Travail demandé.
[1] Recopiez le passage de l'extrait sur le triage qui commence aux mots « Des protocoles qui » et s'arrête après les mots « de respirateurs artificiels. ».
[2] Répondez à ces questions d'après l'extrait sur le triage :
(a) À partir de quel score de fragilité clinique une personne est-elle exclue ?
(b) Qui est le directeur général de la Fédération québécoise de l'autisme ?
(c) D'après le Dr Joseph Dahine, dans quel cas le protocole de triage sera-t-il appliqué ?
[3] Faites une liste à partir du paragraphe de l'extrait sur le triage qui commence par « Selon la SQDI », en gardant ses faits principaux.

Les gens ayant une déficience intellectuelle ne souffrent pas d’une « maladie progressive ».
« Mais ces critères laissent énormément de place aux erreurs d’application et d’interprétation », croit M Stéphanie Cloutier, avocate spécialisée en santé publique et mère d’un enfant ayant une déficience intellectuelle.
Selon la SQDI, un autre critère d’exclusion pose problème : le « score de fragilité clinique » de 7 et plus, en raison d’une condition ou atteinte progressive sous-jacente. Une note de 7 signifie que la personne est « totalement dépendante pour les soins personnels, quelle que soit la cause (physique ou cognitive) », peut-on lire au bas du formulaire.
« Ce score a été conçu pour une clientèle ayant un profil gérontologique, dit Anik Larose. Une personne ayant la trisomie 21, qui a de la difficulté à articuler des mots et qui a une déficience motrice, obtiendra un score de fragilité très élevé. Il sera d’emblée exclu. »
La Fédération québécoise de l’autisme trouve les critères « questionnables et contestables ».
« Les capacités fonctionnelles des gens qui ont un trouble du spectre de l’autisme sont affectées, dit le directeur général Luc Chulak. Le score de fragilité va donc être plus élevé. Ça ouvre la porte à des dérapages. »
Il souligne qu’une personne atteinte d’autisme peut être en meilleure santé qu’un autre individu du même âge, n’ayant pas ce trouble.
Des protocoles qui font débat
Le Dr Joseph Dahine, qui a participé à l’élaboration du protocole de triage, rappelle que celui-ci ne sera appliqué qu’en situation extrême, lorsque tout le réseau de santé québécois manquera de respirateurs artificiels.

Entrées enregistrées:
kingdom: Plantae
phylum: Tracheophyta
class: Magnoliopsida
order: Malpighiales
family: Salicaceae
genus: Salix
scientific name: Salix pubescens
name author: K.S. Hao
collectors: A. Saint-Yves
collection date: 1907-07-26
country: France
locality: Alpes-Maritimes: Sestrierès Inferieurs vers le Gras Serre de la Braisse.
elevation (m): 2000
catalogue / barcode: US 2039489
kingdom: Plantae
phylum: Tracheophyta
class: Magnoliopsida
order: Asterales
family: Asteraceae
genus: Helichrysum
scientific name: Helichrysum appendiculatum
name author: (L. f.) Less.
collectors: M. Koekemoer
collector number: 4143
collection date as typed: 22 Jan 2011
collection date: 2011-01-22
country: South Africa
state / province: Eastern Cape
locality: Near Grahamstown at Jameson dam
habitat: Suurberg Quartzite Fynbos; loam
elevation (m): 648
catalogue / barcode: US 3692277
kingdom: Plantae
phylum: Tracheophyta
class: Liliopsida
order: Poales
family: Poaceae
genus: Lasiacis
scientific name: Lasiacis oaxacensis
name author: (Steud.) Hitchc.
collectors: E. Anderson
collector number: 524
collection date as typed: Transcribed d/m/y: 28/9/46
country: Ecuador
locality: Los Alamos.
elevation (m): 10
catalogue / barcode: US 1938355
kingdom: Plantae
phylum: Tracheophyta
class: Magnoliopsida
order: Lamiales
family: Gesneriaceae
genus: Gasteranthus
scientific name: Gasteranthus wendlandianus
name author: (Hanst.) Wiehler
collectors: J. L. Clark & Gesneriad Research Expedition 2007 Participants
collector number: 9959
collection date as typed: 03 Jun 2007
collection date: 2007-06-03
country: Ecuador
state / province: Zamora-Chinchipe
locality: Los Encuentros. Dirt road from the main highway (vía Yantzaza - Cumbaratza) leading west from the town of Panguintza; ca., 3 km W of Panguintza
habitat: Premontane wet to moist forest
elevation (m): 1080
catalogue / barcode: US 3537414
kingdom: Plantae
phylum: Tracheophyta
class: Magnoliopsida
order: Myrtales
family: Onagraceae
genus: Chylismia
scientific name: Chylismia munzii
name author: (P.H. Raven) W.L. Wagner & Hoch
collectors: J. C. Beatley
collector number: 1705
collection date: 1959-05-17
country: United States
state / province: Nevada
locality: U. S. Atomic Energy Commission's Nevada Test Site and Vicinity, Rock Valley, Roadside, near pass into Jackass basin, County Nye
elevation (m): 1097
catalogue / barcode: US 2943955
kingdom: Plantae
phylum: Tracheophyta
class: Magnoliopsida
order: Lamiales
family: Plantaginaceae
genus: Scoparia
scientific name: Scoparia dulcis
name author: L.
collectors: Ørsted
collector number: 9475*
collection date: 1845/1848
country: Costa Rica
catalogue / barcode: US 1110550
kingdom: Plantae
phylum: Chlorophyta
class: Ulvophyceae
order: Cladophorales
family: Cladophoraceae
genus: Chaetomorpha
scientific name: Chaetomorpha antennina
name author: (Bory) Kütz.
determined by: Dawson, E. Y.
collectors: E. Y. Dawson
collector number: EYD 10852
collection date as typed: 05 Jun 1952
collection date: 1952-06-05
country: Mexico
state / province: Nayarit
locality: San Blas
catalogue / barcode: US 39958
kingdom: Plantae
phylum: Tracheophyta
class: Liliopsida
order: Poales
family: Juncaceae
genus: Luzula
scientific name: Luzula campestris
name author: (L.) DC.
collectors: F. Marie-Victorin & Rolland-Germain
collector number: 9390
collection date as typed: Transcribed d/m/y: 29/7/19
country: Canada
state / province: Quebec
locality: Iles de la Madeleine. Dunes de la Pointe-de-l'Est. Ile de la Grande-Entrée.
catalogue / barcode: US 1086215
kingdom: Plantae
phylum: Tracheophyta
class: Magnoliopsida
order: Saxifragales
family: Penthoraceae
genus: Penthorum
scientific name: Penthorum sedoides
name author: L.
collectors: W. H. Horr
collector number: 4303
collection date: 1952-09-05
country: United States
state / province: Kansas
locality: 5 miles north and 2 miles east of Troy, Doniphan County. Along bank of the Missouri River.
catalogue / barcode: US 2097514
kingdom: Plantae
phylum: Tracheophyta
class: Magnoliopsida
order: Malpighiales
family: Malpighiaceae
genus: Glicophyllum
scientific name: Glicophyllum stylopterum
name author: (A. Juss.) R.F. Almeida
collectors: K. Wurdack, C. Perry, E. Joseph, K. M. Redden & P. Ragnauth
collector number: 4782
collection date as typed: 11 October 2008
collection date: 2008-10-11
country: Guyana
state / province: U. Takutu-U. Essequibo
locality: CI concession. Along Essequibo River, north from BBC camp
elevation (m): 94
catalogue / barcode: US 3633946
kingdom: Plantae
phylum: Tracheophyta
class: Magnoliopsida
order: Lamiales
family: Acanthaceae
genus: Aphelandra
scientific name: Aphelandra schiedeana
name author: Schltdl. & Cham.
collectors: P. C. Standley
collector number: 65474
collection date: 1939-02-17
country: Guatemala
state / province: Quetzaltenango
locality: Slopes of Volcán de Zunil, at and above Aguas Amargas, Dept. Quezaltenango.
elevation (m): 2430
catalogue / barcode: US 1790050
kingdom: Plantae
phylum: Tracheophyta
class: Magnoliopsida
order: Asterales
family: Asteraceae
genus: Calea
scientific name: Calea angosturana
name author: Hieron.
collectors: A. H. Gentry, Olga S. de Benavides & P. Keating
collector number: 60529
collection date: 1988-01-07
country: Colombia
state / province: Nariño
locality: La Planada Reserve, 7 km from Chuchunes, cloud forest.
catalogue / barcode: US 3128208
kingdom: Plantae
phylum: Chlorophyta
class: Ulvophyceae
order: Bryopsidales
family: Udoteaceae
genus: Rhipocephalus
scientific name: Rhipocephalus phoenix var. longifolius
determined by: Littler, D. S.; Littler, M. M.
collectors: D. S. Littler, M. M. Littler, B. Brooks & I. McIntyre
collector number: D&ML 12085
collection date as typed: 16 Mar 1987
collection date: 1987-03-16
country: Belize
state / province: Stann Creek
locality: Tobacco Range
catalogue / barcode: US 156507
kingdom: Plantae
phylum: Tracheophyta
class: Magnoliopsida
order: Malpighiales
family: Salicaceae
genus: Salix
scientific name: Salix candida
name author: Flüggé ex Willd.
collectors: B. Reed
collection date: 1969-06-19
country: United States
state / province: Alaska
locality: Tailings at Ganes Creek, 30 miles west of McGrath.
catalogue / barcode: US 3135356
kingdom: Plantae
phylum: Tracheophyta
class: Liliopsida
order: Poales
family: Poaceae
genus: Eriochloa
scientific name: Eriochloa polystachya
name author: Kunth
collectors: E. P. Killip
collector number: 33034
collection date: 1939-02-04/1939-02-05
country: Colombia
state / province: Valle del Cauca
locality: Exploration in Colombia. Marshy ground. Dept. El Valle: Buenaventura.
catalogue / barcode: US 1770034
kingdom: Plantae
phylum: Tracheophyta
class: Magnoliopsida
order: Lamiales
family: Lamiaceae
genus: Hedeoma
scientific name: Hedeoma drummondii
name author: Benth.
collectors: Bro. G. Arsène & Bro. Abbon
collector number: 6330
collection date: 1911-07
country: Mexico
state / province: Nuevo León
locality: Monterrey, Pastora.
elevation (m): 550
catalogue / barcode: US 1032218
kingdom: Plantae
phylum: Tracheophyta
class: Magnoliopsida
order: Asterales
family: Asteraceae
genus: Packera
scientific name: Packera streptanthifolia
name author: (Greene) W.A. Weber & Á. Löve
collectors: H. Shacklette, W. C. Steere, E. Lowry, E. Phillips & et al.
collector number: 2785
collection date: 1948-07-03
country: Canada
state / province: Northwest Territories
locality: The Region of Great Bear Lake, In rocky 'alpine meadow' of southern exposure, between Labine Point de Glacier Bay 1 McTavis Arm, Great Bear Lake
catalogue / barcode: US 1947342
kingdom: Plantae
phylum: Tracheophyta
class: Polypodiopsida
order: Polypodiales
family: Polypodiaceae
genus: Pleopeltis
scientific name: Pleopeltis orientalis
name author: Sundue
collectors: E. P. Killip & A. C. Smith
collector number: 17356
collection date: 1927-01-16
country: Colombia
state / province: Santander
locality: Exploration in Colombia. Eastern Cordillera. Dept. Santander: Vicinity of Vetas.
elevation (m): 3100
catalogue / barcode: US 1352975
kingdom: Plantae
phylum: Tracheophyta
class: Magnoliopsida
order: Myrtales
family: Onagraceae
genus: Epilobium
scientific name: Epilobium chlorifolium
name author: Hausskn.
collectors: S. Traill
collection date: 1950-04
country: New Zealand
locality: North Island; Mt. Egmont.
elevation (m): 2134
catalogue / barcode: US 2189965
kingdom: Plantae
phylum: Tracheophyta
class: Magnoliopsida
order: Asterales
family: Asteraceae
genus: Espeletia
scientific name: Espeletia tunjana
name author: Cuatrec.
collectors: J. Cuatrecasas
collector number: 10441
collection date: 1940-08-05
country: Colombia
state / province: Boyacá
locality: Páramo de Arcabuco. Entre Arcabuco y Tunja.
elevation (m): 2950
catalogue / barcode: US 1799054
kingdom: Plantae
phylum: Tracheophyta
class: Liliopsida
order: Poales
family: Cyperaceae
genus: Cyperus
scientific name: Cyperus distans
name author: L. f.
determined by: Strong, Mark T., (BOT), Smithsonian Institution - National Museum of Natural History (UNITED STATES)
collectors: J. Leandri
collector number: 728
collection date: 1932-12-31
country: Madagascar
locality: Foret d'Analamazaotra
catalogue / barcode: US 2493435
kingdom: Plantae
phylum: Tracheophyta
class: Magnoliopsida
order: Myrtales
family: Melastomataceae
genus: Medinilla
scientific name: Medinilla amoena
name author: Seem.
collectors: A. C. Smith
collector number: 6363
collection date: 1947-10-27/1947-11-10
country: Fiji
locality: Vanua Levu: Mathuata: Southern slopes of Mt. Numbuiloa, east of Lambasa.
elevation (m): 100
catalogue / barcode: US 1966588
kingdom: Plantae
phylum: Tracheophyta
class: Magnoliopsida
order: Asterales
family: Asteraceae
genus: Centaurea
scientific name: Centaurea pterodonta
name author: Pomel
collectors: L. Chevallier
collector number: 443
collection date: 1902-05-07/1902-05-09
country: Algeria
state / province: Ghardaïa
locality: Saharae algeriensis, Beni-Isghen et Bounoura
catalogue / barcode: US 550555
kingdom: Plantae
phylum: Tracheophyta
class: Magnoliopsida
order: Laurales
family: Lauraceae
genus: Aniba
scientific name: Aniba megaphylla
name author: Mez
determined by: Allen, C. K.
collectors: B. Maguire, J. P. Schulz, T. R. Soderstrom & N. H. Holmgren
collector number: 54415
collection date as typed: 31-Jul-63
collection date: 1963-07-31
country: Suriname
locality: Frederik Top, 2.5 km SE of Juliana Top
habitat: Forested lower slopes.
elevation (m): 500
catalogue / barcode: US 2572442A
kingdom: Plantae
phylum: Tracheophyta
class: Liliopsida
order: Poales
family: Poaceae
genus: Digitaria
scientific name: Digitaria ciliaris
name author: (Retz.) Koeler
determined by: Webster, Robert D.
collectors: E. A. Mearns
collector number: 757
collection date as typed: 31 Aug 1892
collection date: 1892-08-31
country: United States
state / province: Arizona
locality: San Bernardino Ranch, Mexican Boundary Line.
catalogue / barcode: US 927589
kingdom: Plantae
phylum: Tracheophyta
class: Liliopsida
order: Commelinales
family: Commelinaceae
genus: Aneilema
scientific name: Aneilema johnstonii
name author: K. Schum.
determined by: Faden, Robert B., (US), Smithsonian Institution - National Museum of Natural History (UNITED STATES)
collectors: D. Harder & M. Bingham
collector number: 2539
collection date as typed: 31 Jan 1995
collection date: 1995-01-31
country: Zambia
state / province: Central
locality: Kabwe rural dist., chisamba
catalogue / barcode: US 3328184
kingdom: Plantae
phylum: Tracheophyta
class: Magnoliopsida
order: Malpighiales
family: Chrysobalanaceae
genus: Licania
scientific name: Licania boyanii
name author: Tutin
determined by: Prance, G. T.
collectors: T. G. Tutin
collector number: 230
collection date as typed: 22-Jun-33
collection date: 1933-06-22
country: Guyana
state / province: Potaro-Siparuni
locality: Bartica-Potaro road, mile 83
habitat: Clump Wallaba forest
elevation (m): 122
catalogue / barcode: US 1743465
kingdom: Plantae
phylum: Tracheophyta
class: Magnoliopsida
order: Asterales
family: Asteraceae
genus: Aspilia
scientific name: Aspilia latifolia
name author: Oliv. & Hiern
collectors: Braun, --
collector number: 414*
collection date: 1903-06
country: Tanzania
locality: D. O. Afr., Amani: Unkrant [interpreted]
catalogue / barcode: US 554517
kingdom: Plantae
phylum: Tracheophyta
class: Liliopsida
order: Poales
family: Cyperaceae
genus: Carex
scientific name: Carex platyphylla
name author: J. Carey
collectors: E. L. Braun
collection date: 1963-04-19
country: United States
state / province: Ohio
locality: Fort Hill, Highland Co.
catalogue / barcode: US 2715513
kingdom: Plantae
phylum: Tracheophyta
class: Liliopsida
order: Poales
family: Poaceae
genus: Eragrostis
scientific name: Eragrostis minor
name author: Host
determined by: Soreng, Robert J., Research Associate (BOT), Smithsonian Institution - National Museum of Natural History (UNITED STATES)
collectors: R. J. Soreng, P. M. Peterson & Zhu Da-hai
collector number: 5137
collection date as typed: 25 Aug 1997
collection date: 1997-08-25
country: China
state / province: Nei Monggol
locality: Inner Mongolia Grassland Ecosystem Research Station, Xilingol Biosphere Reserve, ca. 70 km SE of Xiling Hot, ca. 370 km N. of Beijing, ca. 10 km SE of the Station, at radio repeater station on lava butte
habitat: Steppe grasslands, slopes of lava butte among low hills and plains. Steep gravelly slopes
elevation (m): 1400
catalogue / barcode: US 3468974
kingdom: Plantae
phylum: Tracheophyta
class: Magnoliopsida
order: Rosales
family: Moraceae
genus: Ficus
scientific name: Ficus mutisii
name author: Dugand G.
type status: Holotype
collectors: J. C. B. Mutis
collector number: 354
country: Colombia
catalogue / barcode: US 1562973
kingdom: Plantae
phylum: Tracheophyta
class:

Réponses dans l'ordre.
[1]
Des protocoles qui font débat
Le Dr Joseph Dahine, qui a participé à l’élaboration du protocole de triage, rappelle que celui-ci ne sera appliqué qu’en situation extrême, lorsque tout le réseau de santé québécois manquera de respirateurs artificiels.

[2]
(a) À partir d'un score de 7.
(b) Luc Chulak.
(c) Seulement en situation extrême, quand tout le réseau de santé québécois manquera de respirateurs artificiels.

[3]
- Pour la SQDI, un autre critère d'exclusion pose problème : le score de fragilité clinique de 7 et plus, lié à une condition ou une atteinte progressive sous-jacente.
- Une note de 7 veut dire que la personne est totalement dépendante pour les soins personnels, quelle que soit la cause, physique ou cognitive.
- Cette explication se trouve au bas du formulaire.